Hacker News new | ask | show | jobs
by quiq 2902 days ago
First job out of school my coworker was talking about how nice dotnet Stream API was. I had a Stream. Streams have Position. A GZipStream is a Stream. A GZipStream does not have position. Countless hours of Java style "OOP" indoctrination flashed before my eyes and I realized that even something as big as Dotnet could do such a thing. It made me feel like a kid that just realized their parents aren't infallible.
1 comments

I dunno, I'd prefer a consistent Stream interface that just sometimes doesn't have a position, and wraps other Streams with little fuss, rather than have to change gears into Source/Sink lexicon.
I see where you're coming from, and hey, the thing works. Not everything is perfect, but the Stream API could definitely be better.
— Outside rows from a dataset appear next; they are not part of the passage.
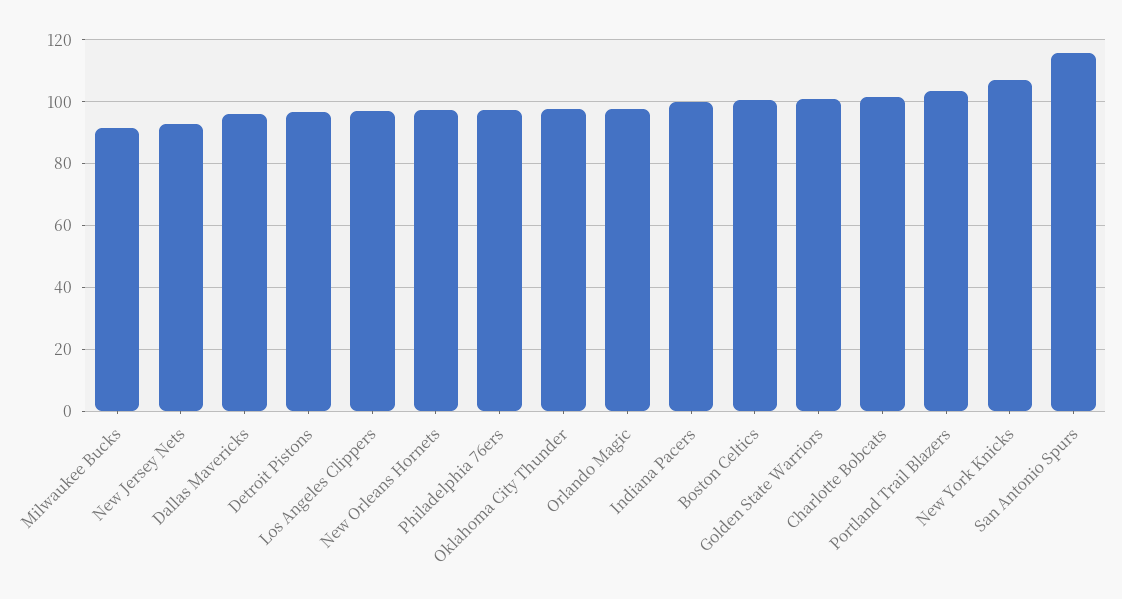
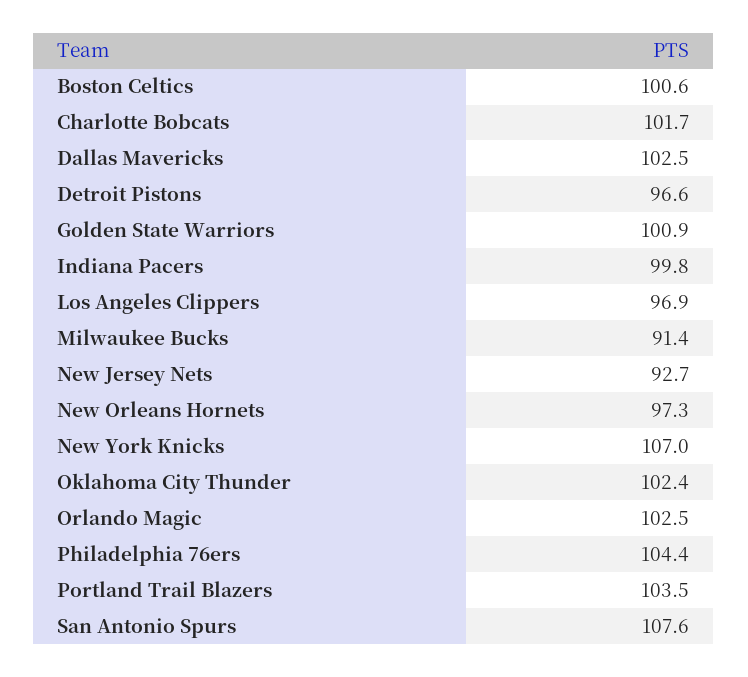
Dallas Mavericks: 96 -> 102.5
Philadelphia 76ers: 98 -> 104.4
Oklahoma City Thunder: 98 -> 102.4
Orlando Magic: 98 -> 102.5
San Antonio Spurs: 116 -> 107.6

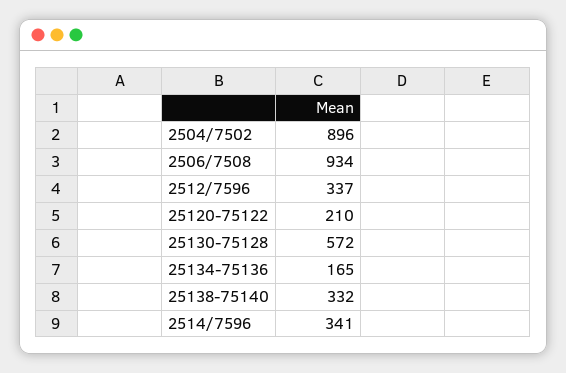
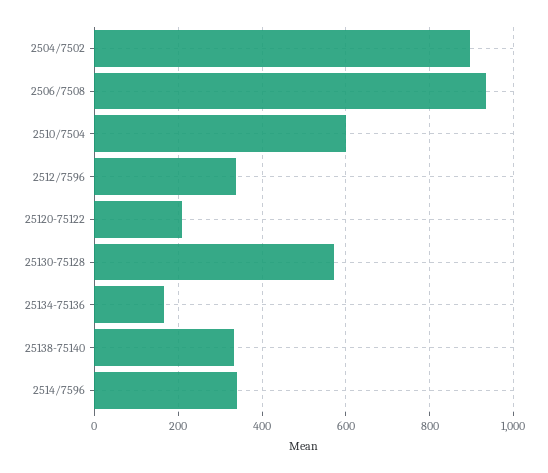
2510/7504: none -> 600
I agree it would be nice to have a consistent interface. The problem is it's neither consistent nor an interface, it's an inconsistent hierarchy of subclasses. There's always fuss because everyone is going to get bitten by it at some point. It's just a poor abstraction, and it leaves a bad taste in your mouth as a library (well, framework) consumer.

Microsoft promised me that they gave me a thing that had certain features and capabilities using industry standard terminology and knowledge. There's a contract. If you go out for a car loan that says "0% APR for 12 months!" You expect that to be the first 12 months, not "0% APR only on days divisible by 7 during leap years, up to a total of 12 * 30 days over the course of the next millennium, otherwise 7.5%"

Thank you for eloquently summarizing my "violates SOLID principles" comment. Rigid OOP class hierarchies suck, in general.